Document section:

The staging is simple but effective, with a deliberate pace dictated mainly by the songs, as the show is mostly sung-through. Even though the odd acoustics of the .ZACK Theatre sometimes make the show difficult to hear, Director Elisabeth Wurm has assembled a strong cast, with excellent ensemble chemistry and credible interaction between the pairs of performers. Lowe is an amiable, believably optimistic Jason, with a strong voice although he tends to sound a bit shouty in some of the more intense moments. He’s well-matched by O’Connell, who is appropriately mysterious as the reticent Claire, and also in good voice except for a few occasional cracks. The best singer in the production is Schmidt, who has a strong tenor voice that works well with his songs and his sometimes overly cheerful character, who Schmidt infuses with an affable spirit that makes him likable even when his cheeriness threatens to go over the top. Tenenbaum also turns in a strong performance as the ambitious, anxious Deb, delivering her songs with energy and conviction, and working especially well with Schmidt as their characters’ unlikely friendship grows. The show also looks good, with the simple staging augmented by Taylor Gruenloh’s memorable projections, Brittanie Gunn’s evocative lighting, and Zach Neumann’s proficient piano accompaniment. 

Pivoting their focus to (mostly) musicals is a bold decision for Tesseract, but Ordinary Days shows that it’s a good call. This show also had the biggest audience I’ve ever seen at a production from this company, so theatregoers seem to like the decision, as well. It’s an auspicious beginning for Tesseract’s next act, represented by a little show with a big heart and a strong cast.

Data shown:
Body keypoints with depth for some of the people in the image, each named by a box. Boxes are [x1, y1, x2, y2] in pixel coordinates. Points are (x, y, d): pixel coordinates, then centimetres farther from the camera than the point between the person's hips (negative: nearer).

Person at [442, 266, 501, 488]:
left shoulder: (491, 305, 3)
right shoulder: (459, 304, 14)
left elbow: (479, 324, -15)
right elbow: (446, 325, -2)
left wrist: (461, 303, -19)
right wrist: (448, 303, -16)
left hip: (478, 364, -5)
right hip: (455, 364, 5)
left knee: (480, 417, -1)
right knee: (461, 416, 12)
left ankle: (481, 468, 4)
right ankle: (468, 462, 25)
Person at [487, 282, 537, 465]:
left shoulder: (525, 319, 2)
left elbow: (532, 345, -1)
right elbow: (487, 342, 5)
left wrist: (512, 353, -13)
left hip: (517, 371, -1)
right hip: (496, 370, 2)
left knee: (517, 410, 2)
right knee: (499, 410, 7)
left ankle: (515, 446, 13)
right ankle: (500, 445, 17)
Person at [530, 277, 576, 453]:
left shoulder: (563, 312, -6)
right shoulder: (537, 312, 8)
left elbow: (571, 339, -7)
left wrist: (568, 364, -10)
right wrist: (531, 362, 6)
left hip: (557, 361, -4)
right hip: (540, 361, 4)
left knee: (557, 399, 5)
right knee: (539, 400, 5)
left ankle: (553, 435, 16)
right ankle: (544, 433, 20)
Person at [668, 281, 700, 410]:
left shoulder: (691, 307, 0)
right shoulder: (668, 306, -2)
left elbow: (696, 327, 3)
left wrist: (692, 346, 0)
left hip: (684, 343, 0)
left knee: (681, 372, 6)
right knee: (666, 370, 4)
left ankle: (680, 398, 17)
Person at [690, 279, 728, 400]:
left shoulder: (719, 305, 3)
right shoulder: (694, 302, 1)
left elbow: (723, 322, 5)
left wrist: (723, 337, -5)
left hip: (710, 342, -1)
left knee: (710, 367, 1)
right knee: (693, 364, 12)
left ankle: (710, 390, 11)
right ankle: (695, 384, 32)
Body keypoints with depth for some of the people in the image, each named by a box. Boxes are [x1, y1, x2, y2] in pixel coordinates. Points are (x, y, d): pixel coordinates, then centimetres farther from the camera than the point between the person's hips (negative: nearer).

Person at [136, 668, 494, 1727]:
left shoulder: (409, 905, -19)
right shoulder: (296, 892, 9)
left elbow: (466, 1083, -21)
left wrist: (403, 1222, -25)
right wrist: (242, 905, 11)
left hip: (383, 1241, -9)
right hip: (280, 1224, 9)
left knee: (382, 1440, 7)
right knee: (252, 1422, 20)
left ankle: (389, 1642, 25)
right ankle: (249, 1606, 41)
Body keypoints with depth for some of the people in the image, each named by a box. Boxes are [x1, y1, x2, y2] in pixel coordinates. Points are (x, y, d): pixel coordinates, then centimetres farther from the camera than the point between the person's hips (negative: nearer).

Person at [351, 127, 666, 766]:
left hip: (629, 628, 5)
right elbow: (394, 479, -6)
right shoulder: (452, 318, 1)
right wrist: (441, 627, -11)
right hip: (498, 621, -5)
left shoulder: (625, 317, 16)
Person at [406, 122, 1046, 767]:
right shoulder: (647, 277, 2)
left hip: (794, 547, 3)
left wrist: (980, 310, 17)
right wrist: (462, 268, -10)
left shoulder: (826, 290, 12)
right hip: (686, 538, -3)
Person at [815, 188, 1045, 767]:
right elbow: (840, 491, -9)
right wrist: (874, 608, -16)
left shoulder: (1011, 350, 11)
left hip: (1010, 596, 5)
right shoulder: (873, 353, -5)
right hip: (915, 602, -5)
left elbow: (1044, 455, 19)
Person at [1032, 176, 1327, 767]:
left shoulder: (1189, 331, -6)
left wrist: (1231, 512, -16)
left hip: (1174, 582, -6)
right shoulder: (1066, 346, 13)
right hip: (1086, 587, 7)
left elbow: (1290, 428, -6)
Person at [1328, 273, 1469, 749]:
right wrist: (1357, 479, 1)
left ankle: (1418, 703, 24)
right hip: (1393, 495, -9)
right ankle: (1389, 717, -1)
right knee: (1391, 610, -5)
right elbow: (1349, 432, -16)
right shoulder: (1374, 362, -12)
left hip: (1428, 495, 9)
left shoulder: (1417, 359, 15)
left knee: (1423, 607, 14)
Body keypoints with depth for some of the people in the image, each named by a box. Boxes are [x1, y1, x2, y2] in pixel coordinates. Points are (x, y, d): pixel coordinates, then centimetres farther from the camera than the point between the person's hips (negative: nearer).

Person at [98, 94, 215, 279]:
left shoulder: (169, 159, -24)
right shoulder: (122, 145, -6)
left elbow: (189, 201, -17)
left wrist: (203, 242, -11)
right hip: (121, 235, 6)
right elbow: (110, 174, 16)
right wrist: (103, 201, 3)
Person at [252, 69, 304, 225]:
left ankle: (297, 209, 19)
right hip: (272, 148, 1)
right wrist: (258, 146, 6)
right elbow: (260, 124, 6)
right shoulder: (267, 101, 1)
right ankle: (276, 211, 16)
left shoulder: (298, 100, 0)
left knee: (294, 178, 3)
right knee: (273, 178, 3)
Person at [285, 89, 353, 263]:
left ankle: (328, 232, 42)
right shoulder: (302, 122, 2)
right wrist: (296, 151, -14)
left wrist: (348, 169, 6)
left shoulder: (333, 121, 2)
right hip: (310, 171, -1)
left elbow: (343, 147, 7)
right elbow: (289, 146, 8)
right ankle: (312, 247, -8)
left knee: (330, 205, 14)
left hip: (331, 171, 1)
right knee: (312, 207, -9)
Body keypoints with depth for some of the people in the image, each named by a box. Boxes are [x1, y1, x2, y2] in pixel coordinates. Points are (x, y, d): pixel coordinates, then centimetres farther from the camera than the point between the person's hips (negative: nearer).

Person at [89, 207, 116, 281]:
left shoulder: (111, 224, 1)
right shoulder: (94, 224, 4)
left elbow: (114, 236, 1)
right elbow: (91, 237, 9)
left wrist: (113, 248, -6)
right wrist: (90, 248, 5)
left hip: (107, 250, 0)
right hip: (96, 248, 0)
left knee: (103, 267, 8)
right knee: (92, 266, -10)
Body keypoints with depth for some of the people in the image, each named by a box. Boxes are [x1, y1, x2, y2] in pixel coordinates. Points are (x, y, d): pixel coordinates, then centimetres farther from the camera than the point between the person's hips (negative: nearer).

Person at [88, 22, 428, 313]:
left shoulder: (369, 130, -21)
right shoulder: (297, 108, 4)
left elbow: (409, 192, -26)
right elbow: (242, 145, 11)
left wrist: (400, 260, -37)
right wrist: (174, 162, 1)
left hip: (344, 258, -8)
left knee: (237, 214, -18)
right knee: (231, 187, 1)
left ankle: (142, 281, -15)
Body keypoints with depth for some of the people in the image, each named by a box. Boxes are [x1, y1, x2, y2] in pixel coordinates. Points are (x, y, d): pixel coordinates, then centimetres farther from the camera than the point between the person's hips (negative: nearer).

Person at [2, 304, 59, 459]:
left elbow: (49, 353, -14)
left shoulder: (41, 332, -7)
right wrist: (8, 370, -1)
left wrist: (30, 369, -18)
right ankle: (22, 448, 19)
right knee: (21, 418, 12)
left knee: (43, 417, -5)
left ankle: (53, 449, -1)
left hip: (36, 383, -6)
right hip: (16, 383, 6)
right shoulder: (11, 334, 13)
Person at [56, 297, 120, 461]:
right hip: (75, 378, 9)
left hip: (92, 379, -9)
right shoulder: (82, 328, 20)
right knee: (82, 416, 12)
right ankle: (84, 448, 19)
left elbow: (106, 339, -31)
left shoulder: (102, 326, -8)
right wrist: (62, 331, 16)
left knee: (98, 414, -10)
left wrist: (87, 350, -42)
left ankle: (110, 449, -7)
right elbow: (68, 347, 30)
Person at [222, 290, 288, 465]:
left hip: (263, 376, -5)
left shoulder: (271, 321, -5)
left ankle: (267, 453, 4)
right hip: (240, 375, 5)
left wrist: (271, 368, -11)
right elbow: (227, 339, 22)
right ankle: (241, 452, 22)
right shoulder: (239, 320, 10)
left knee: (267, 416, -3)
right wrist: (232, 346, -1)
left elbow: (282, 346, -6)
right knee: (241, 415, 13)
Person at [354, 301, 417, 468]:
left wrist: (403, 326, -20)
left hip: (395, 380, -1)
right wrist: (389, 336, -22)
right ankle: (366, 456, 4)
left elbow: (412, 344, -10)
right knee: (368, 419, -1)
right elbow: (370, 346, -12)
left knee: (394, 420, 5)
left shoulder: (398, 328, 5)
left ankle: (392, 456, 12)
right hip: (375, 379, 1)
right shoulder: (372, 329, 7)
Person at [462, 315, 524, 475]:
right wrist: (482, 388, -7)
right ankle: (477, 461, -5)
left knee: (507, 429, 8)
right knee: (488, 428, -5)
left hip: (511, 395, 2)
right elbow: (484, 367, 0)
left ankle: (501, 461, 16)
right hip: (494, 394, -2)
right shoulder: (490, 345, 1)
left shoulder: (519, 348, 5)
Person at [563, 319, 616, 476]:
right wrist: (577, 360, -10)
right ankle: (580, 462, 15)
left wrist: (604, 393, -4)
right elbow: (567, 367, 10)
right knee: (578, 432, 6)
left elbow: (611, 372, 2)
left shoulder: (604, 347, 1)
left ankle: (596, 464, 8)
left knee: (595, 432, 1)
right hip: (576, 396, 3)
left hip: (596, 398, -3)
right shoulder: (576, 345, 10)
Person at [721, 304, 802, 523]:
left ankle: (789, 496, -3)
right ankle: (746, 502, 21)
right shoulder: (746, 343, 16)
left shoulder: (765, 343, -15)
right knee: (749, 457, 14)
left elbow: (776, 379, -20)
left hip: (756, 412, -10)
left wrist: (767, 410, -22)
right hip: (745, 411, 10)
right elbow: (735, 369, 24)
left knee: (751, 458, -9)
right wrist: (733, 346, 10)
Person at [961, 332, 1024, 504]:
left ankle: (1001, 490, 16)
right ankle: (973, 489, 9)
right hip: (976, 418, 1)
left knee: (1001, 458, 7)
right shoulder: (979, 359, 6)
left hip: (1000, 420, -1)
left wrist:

Check your understanding:
**1.** Reproduce the review of Tesseract's Ordinary Days word for word, in full.
**2.** Quote the records from the line containing "right wrist: (90, 248, 5)" through the line containing "right hip: (375, 379, 1)", inclusive, and nothing else.

Solutions to the problems:
**1.**
The staging is simple but effective, with a deliberate pace dictated mainly by the songs, as the show is mostly sung-through. Even though the odd acoustics of the .ZACK Theatre sometimes make the show difficult to hear, Director Elisabeth Wurm has assembled a strong cast, with excellent ensemble chemistry and credible interaction between the pairs of performers. Lowe is an amiable, believably optimistic Jason, with a strong voice although he tends to sound a bit shouty in some of the more intense moments. He’s well-matched by O’Connell, who is appropriately mysterious as the reticent Claire, and also in good voice except for a few occasional cracks. The best singer in the production is Schmidt, who has a strong tenor voice that works well with his songs and his sometimes overly cheerful character, who Schmidt infuses with an affable spirit that makes him likable even when his cheeriness threatens to go over the top. Tenenbaum also turns in a strong performance as the ambitious, anxious Deb, delivering her songs with energy and conviction, and working especially well with Schmidt as their characters’ unlikely friendship grows. The show also looks good, with the simple staging augmented by Taylor Gruenloh’s memorable projections, Brittanie Gunn’s evocative lighting, and Zach Neumann’s proficient piano accompaniment. 

Pivoting their focus to (mostly) musicals is a bold decision for Tesseract, but Ordinary Days shows that it’s a good call. This show also had the biggest audience I’ve ever seen at a production from this company, so theatregoers seem to like the decision, as well. It’s an auspicious beginning for Tesseract’s next act, represented by a little show with a big heart and a strong cast.

**2.**
right wrist: (90, 248, 5)
left hip: (107, 250, 0)
right hip: (96, 248, 0)
left knee: (103, 267, 8)
right knee: (92, 266, -10)
Body keypoints with depth for some of the people in the image, each named by a box. Boxes are [x1, y1, x2, y2] in pixel coordinates. Points are (x, y, d): pixel coordinates, then centimetres farther from the camera than the point between the person's hips (negative: nearer).

Person at [88, 22, 428, 313]:
left shoulder: (369, 130, -21)
right shoulder: (297, 108, 4)
left elbow: (409, 192, -26)
right elbow: (242, 145, 11)
left wrist: (400, 260, -37)
right wrist: (174, 162, 1)
left hip: (344, 258, -8)
left knee: (237, 214, -18)
right knee: (231, 187, 1)
left ankle: (142, 281, -15)
Body keypoints with depth for some of the people in the image, each named by a box. Boxes are [x1, y1, x2, y2] in pixel coordinates. Points are (x, y, d): pixel coordinates, then centimetres farther from the camera than the point between the person's hips (negative: nearer).

Person at [2, 304, 59, 459]:
left elbow: (49, 353, -14)
left shoulder: (41, 332, -7)
right wrist: (8, 370, -1)
left wrist: (30, 369, -18)
right ankle: (22, 448, 19)
right knee: (21, 418, 12)
left knee: (43, 417, -5)
left ankle: (53, 449, -1)
left hip: (36, 383, -6)
right hip: (16, 383, 6)
right shoulder: (11, 334, 13)
Person at [56, 297, 120, 461]:
right hip: (75, 378, 9)
left hip: (92, 379, -9)
right shoulder: (82, 328, 20)
right knee: (82, 416, 12)
right ankle: (84, 448, 19)
left elbow: (106, 339, -31)
left shoulder: (102, 326, -8)
right wrist: (62, 331, 16)
left knee: (98, 414, -10)
left wrist: (87, 350, -42)
left ankle: (110, 449, -7)
right elbow: (68, 347, 30)
Person at [222, 290, 288, 465]:
left hip: (263, 376, -5)
left shoulder: (271, 321, -5)
left ankle: (267, 453, 4)
right hip: (240, 375, 5)
left wrist: (271, 368, -11)
right elbow: (227, 339, 22)
right ankle: (241, 452, 22)
right shoulder: (239, 320, 10)
left knee: (267, 416, -3)
right wrist: (232, 346, -1)
left elbow: (282, 346, -6)
right knee: (241, 415, 13)
Person at [354, 301, 417, 468]:
left wrist: (403, 326, -20)
left hip: (395, 380, -1)
right wrist: (389, 336, -22)
right ankle: (366, 456, 4)
left elbow: (412, 344, -10)
right knee: (368, 419, -1)
right elbow: (370, 346, -12)
left knee: (394, 420, 5)
left shoulder: (398, 328, 5)
left ankle: (392, 456, 12)
right hip: (375, 379, 1)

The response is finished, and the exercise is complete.